Rabbie back to life for Burns Night

Alasdair Clark

Robert Burns has been “brought back to life” with new animation technology

SCOTLAND’S BARD Robert Burns can now be seen reciting his work after groundbreaking new facial animation work brings him to life in 2018.

For the first time, facial reconstruction experts at Liverpool John Moores University (LJMU) worked in collaboration with the Scots poet Rab Wilson, the University of Dundee and Dimensional Imaging (DI4D) in Glasgow to produce a real-life animation.

The work to create the animation has been ongoing since 2010, when Rab Wilson teamed up with Professor of Craniofacial Identification Caroline Wilkinson to depict the living face of Robert Burns and those behind the project have said the techniques used have the potential to transform the way we interact with history through famous historical figures.

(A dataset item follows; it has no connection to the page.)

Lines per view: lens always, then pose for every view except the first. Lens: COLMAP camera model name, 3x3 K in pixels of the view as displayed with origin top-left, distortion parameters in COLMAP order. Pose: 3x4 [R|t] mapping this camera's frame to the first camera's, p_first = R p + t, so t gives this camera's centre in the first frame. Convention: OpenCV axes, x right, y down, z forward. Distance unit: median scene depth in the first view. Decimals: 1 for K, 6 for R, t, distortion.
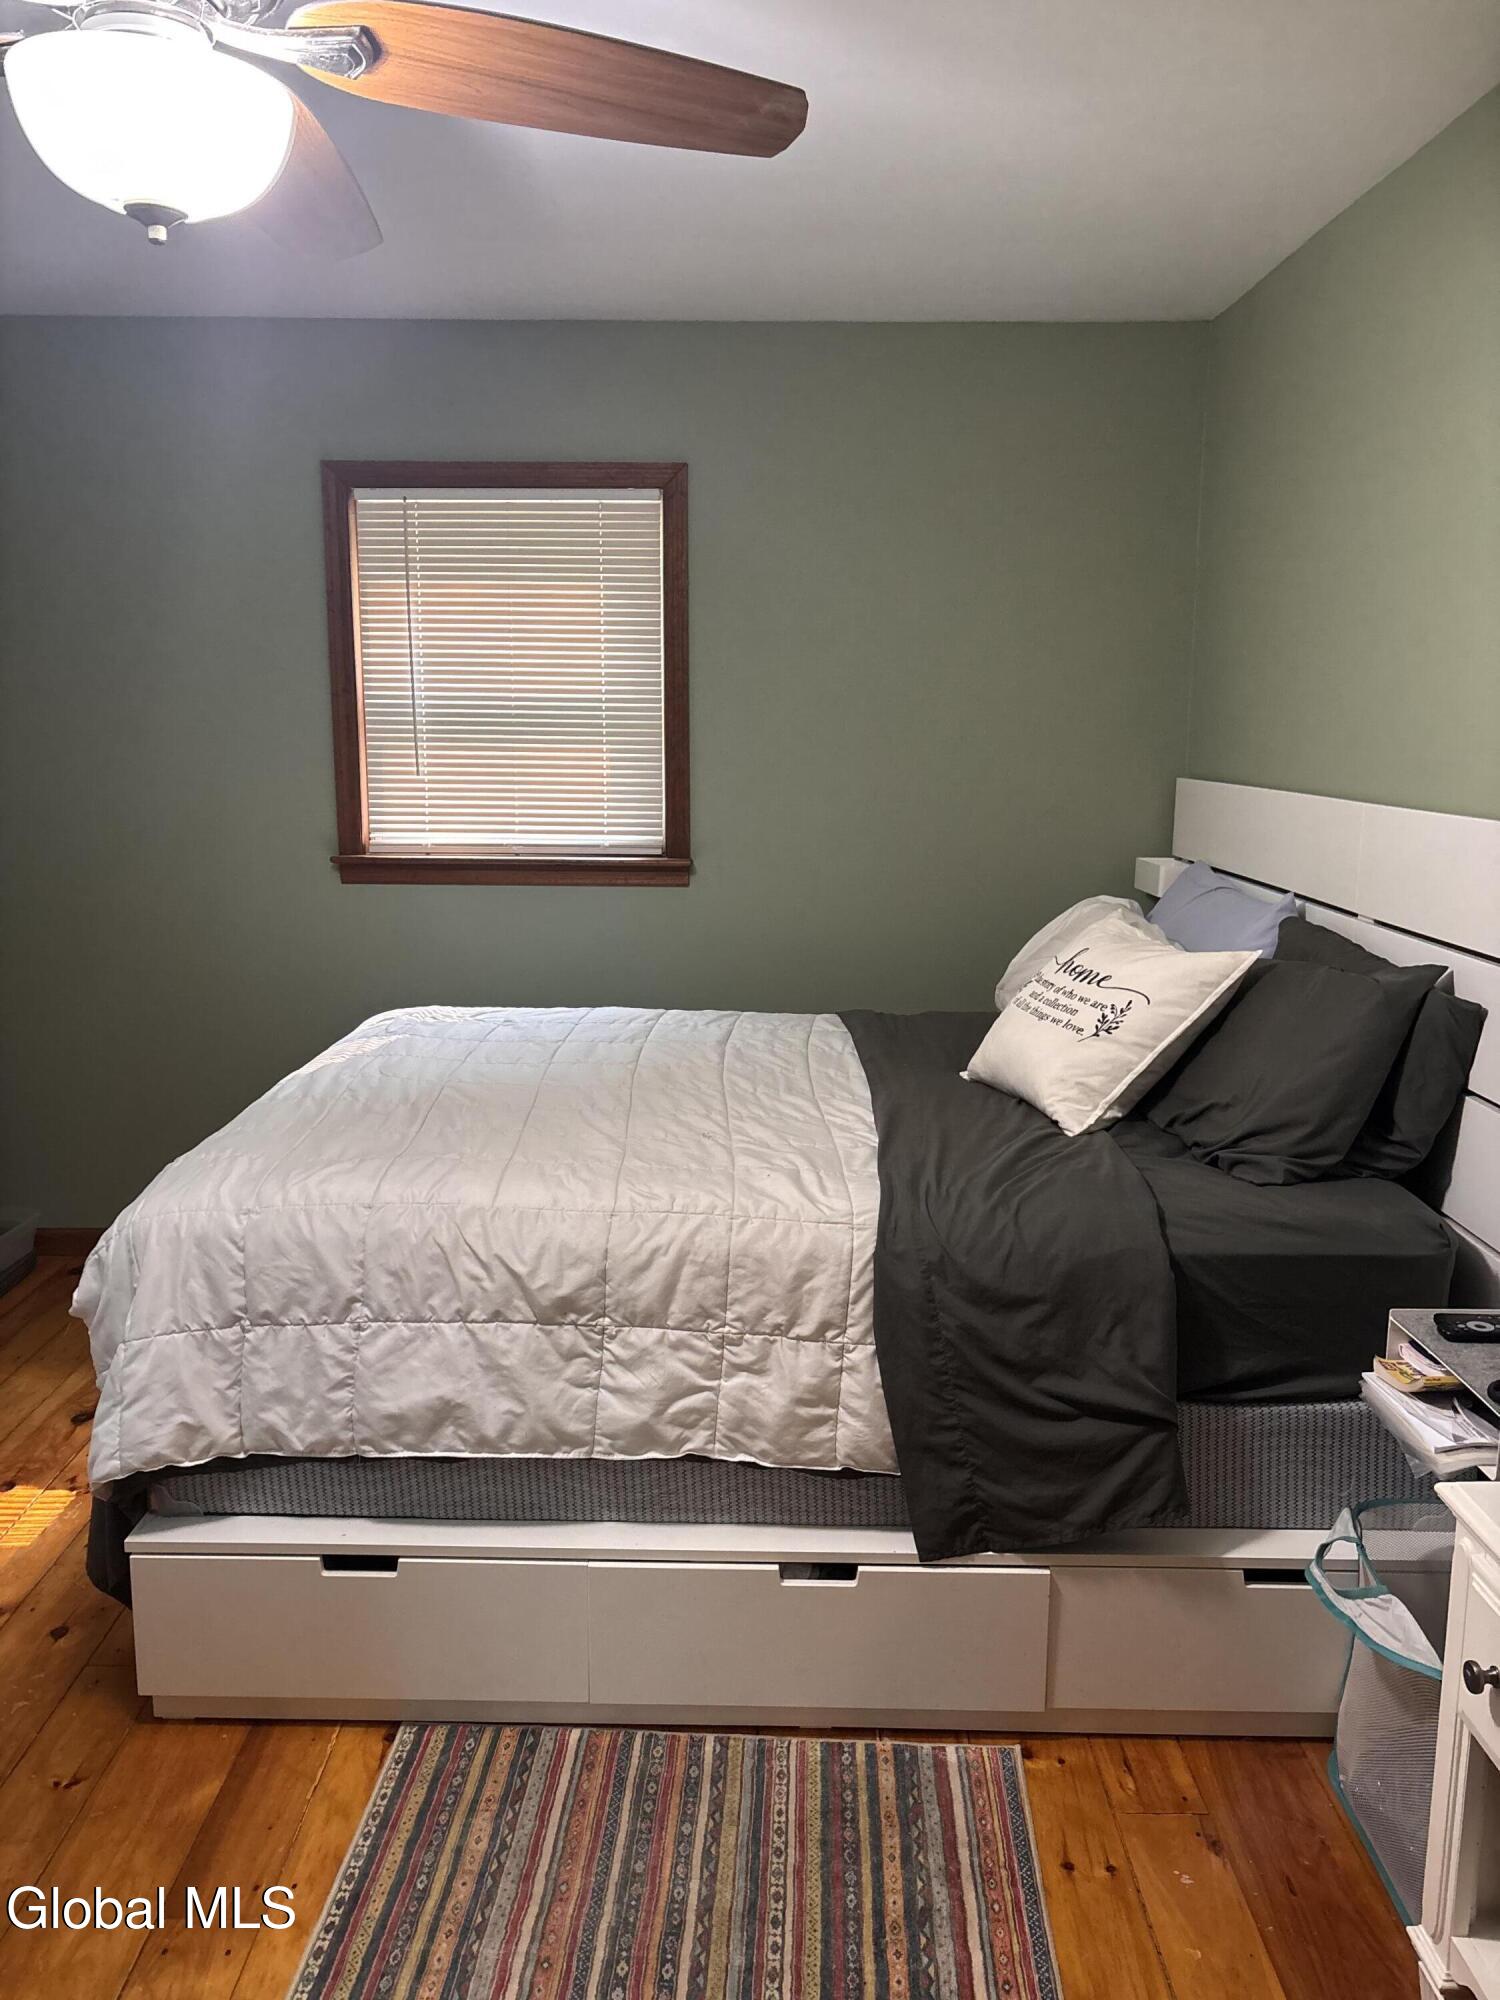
lens RADIAL K [[1499.7, 0, 749.3], [0, 1499.7, 1007.4], [0, 0, 1]] dist [0.009877, -0.030029]
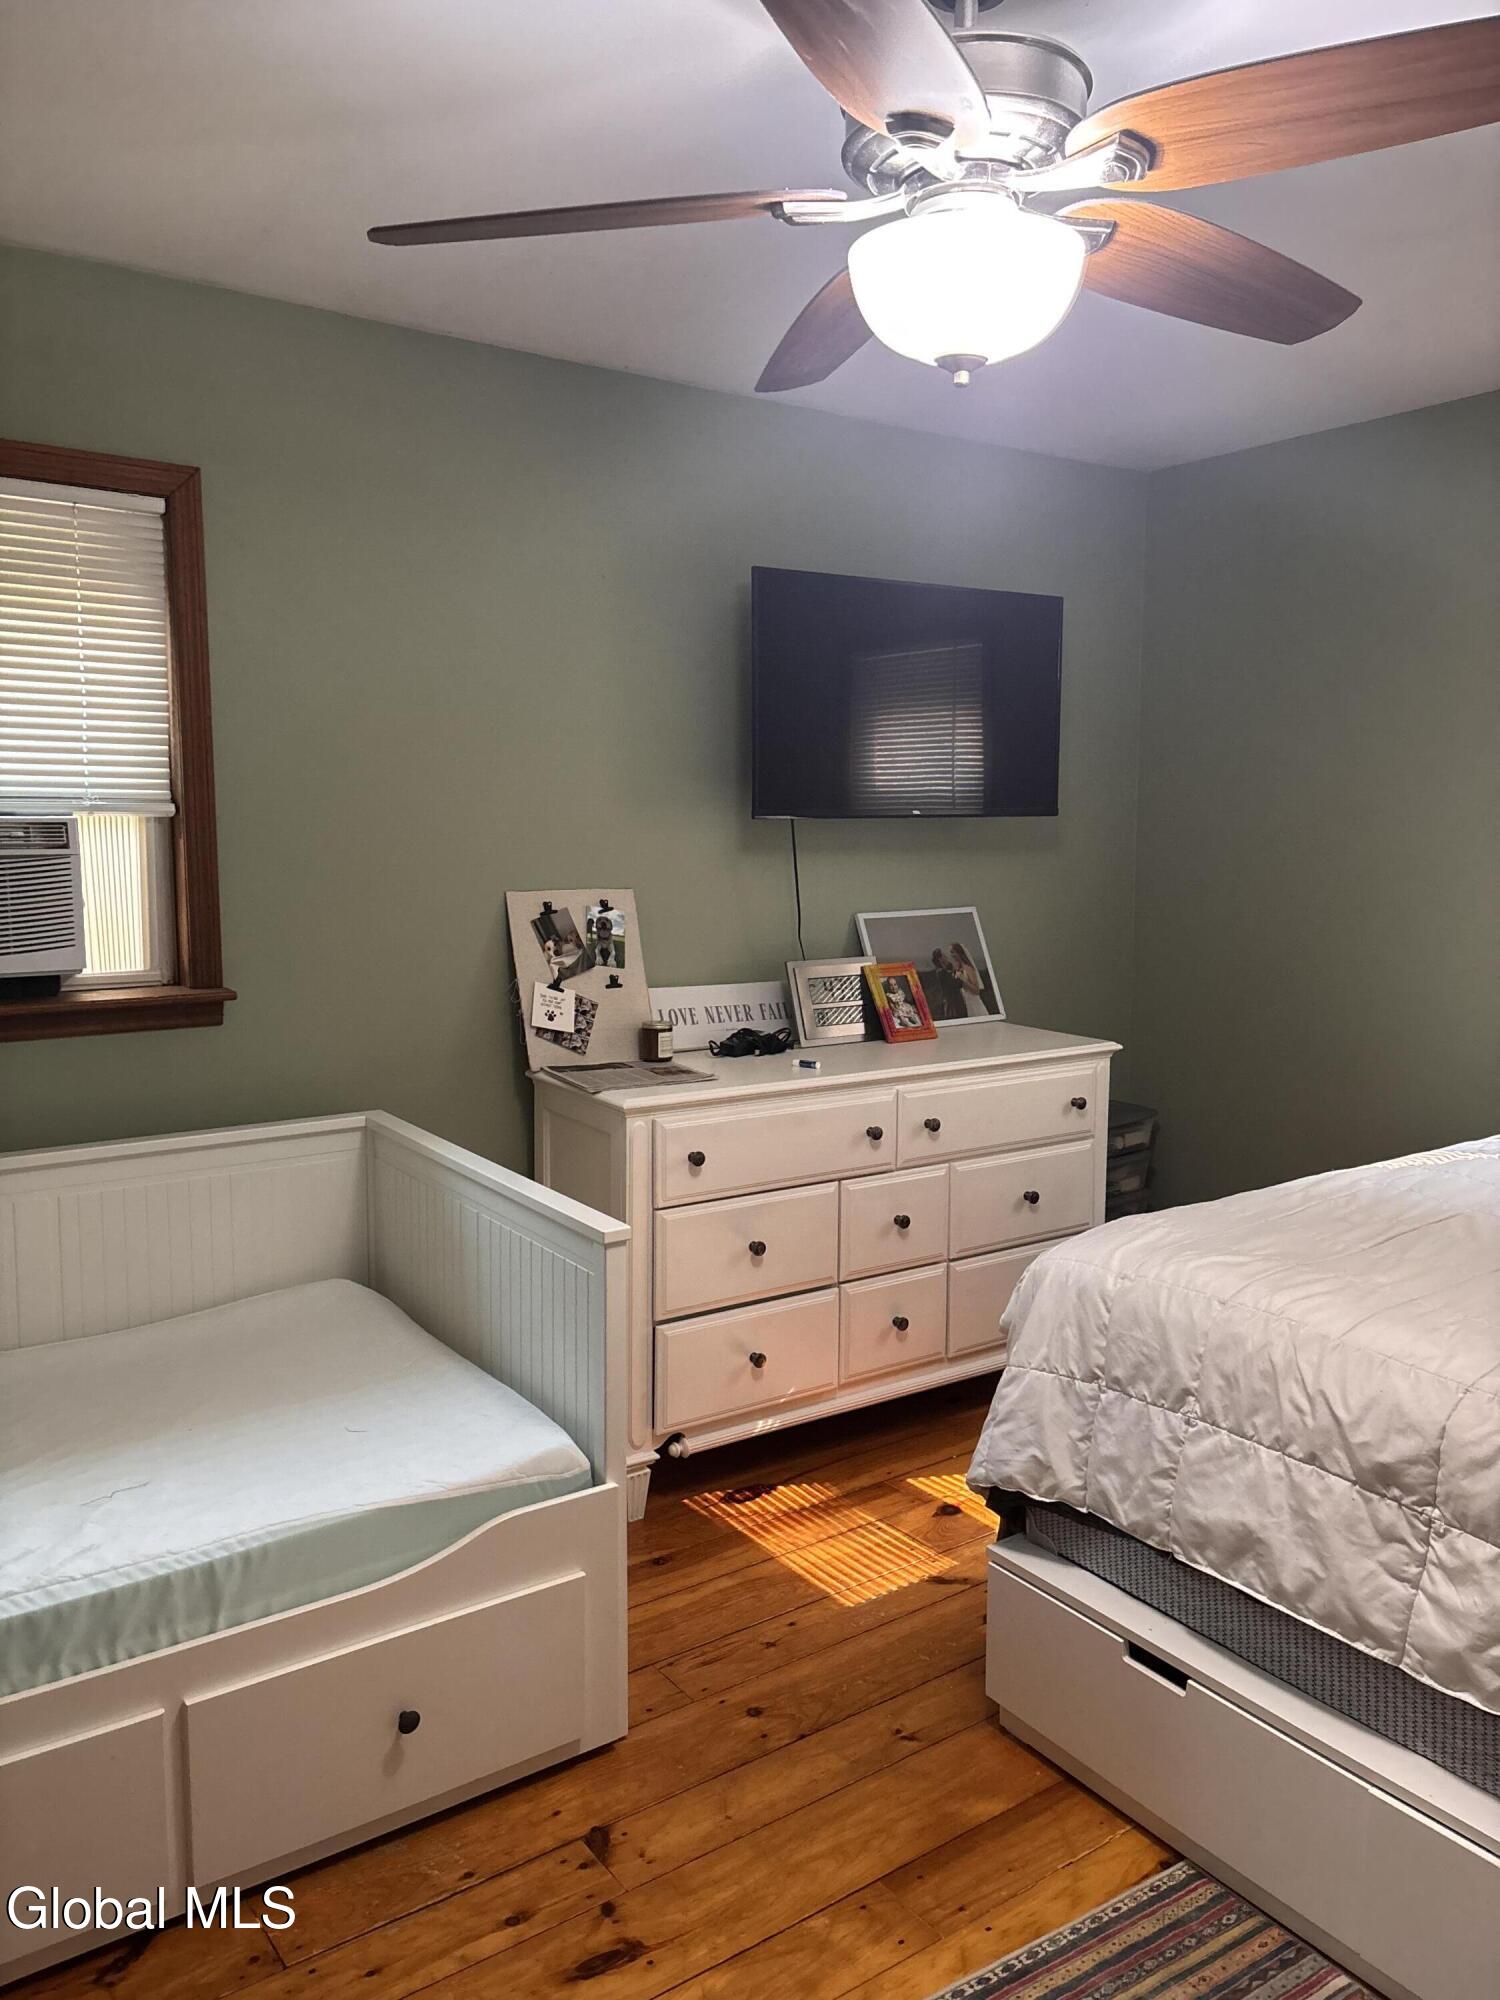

Face Lab at LJMU revisited their facial depiction of Burns in 2016 and recreated his face using the latest 3D digital technology from a partial cast of his skull, along with Burns documentation, portraits, silhouettes and written descriptions.

Using specialist animation skills and the latest CGI technology, Wilson was recorded reciting “To a Mouse” using DI4D’s Facial Motion Capture System at the 3D Visualisation Unit at the University of Dundee.

Director of LJMU Face Lab Professor Caroline Wilkinson said: “This real-life animation of Robert Burns has brought the poetry of this Scots Bard back to life for generations to come. It will help to promote Scottish culture and to visualise his charismatic and creative personality.

“To see Burns reciting his own poetry was a remarkable moment.”

She added: “Face Lab’s facial animation research is important as there is potential to apply facial animation techniques to animate faces of people from the past produced via facial reconstruction from human remains.”